1963 wurde Hofer in den Nationalrat gewählt, dem er bis 1979 angehörte. Von 1967 bis 1980 war er Mitglied der Parlamentarischen Versammlung des Europarates und auch Präsident der Politischen Kommission des Europarates. Von 1983 bis 1992 war Hofer Präsident der Auslandschweizer-Organisation. Ausserdem war Hofer Vorstandsmitglied der Schweizerischen Gesellschaft für Aussenpolitik.

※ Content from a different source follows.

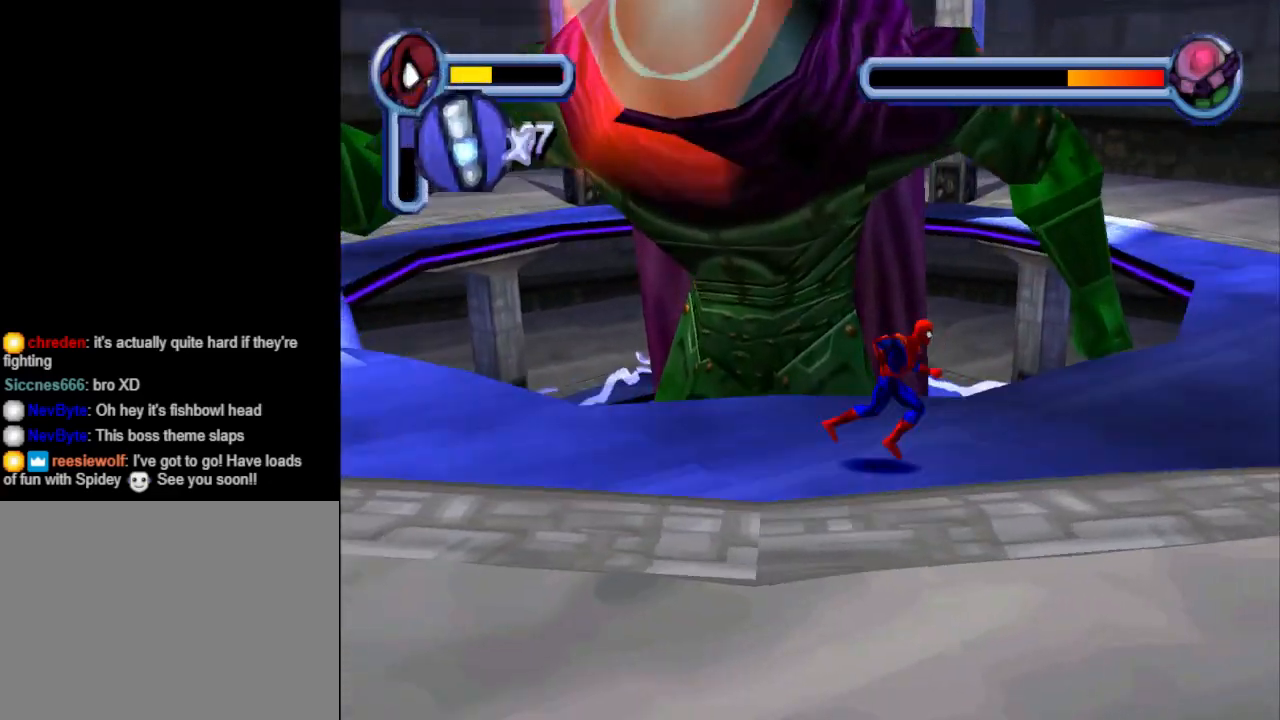
{"buttons": ["DPAD_RIGHT"], "events": []}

Als Gründer der Schweizerischen Fernseh- und Radiovereinigung, des sog. «Hofer-Clubs», stritt Hofer im Geist des Kalten Krieges für eine stärkere Kontrolle der – seiner Ansicht nach – linkslastigen Medienschaffenden.[2]

Neben Büchern und Aufsätzen zur Geschichte des Zweiten Weltkrieges, der internationalen Beziehungen und der Menschenrechte sowie zur Philosophie und Theorie der Geschichte wurde er vor allem mit dem von ihm herausgegebenen und kommentierten auflagenstarken Werk «Der Nationalsozialismus, Dokumente 1933–1945», das 1957 zum ersten Mal als Taschenbuch im Frankfurter Fischer-Verlag erschien, bekannt. Es wurde in acht Sprachen übersetzt. Sein aus der Berliner Habilitationsschrift hervorgegangenes Buch Die Entfesselung des Zweiten Weltkrieges erschien 2007 in sechster Auflage. Es gehöre «seit Jahrzehnten zum Kernbestand der Literatur über das Dritte Reich», schrieb Hofer im Vorwort zur sechsten Auflage. Eine These dieses Buches lautete: «Der Krieg von 1939 ist […] lange geplant, genau vorbereitet und schließlich bewußt ausgelöst worden, vom Führer des Dritten Reiches, in sozusagen alleiniger Verantwortung, allerdings mit diplomatischer Unterstützung der sowjetrussischen Regierung.»[3]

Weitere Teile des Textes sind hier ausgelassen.